■ Activities ■
(1) Which features are listed under "And then there’s NetBeans…" in the article on code editors?
(2) Do these statements agree with the article on code editors? Answer yes or no for each and quote the words that decide it.
(a) Notepad++ is available in more than ten foreign languages.
(b) Dreamweaver is an open source editor.
(c) NetBeans keeps a local history only for files committed through Subversion.
(3) Answer these questions from the article on code editors:
(a) What do the writers love most about Notepad++?
(b) How many tries did it take to capture the screenshot of the NetBeans loading screen?
(c) What navigation does PHP Zend Framework support make possible in NetBeans 6.9?

■ Source document ■

Dreamweaver (commercial): the former favorite code editor of our designer and front-end developer. Mainly the completion of HTML and CSS tags created a strong liking for this product. However, its commercial nature and bloated application style eventually were two of the main reasons to step away from this product.

Notepad++ (open source): despite not having ‘the looks’ for ‘the big name’, this is one of the best text editors out there. It is extremely lightweight, fast, stable and available in over 10 different foreign languages. What we personally love most about this product is how it handles character encodings. Even when there is no explicit notion of character encoding in the document, Notepad++ correctly identifies which character encodings is used. In a world that is becoming more international every day, this is an important feature that many other text editors out there lack.

And then there’s NetBeans…

  • Superfast loading: to give you an idea how fast: the screenshot of the loading screen you see above actually took me three times to capture. Yes, it is that fast!
  • PHPUnit: NetBeans comes with integrated PHPUnit support. Creating a unit test for a file takes only a couple clicks, and you can link the test to the file so you can easily retrieve and edit it later.
  • Subversion: there is an integrated Subversion client in NetBeans. This means you can commit, update, merge, revert and to all the other things you want with SVN without leaving NetBeans.
  • Local history: NetBeans automatically keeps a local history of all the files you save. That way you will never lose a single edit you made to a file within the period you specified to keep a local history for.
  • File diff: comparing two files to each other feels intuitive and user-friendly. Just take a look at the screenshot below, and you will immediately know what changes I made to the file.

What is new in NetBeans 6.9 for PHP

A scala of new features was added to NetBeans 6.9. Below we will review some of the most important changes relating to PHP, HTML, CSS, JavaScript and general changes which are not directly linked to a specific scripting language.


  • PHP Zend Framework support: which brings great new features such as the possibility to navigate from an action to a view and vice versa.
  • “Overrides/Implements” and “Is Overridden/Implemented” annotations: NetBeans can now display a special notation besides a declaration of a method to mark it as being an override or being overridden by another method.
  • New formatter with many formatting rules: Version 6.9 allows you to customize virtually every whitespace, curly brace, parenthesis, declaration etc. that you want. If you don’t like the way your code looks, change it!

HTML, CSS, JavaScript

  • Refactoring and find usages for CSS and HTML-like languages: with the latest release of the IDE you can now refactor your CSS. It’s even possible to do this on a project wide basis if you want to.
  • Code completion and hyperlinking for id and class selector attributes: code completion allows you to complete an ID or class selector which are defined in any file connected to the one you’re editing.

■ Provided data ■

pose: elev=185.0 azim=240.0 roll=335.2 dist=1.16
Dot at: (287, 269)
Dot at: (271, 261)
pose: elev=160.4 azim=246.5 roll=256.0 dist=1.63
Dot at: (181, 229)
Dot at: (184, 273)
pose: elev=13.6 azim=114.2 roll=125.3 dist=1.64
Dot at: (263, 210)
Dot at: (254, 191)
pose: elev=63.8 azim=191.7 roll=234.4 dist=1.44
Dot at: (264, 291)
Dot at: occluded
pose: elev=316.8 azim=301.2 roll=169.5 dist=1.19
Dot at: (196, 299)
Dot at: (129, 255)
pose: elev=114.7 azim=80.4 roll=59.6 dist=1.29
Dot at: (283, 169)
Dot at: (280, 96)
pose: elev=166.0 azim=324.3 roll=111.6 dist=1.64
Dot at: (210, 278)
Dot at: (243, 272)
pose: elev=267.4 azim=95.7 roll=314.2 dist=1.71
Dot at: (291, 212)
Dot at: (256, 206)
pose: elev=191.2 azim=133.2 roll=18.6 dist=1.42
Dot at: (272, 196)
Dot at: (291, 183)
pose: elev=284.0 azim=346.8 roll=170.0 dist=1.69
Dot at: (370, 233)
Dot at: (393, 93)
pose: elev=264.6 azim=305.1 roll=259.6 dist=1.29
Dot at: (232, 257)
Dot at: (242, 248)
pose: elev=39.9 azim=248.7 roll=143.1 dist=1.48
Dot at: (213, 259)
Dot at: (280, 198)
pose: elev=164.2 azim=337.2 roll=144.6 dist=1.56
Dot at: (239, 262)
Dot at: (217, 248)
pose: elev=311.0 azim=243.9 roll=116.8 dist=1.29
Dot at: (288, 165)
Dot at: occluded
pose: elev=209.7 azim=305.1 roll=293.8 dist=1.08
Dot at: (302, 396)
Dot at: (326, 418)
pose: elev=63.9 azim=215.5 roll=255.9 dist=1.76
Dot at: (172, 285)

■ Answers in order ■
(1)
- Superfast loading
- PHPUnit
- Subversion
- Local history
- File diff

(2)
(a) Yes: "available in over 10 different foreign languages"
(b) No: "Dreamweaver (commercial)"
(c) No: "NetBeans automatically keeps a local history of all the files you save"

(3)
(a) How it handles character encodings.
(b) Three.
(c) Navigating from an action to a view and vice versa.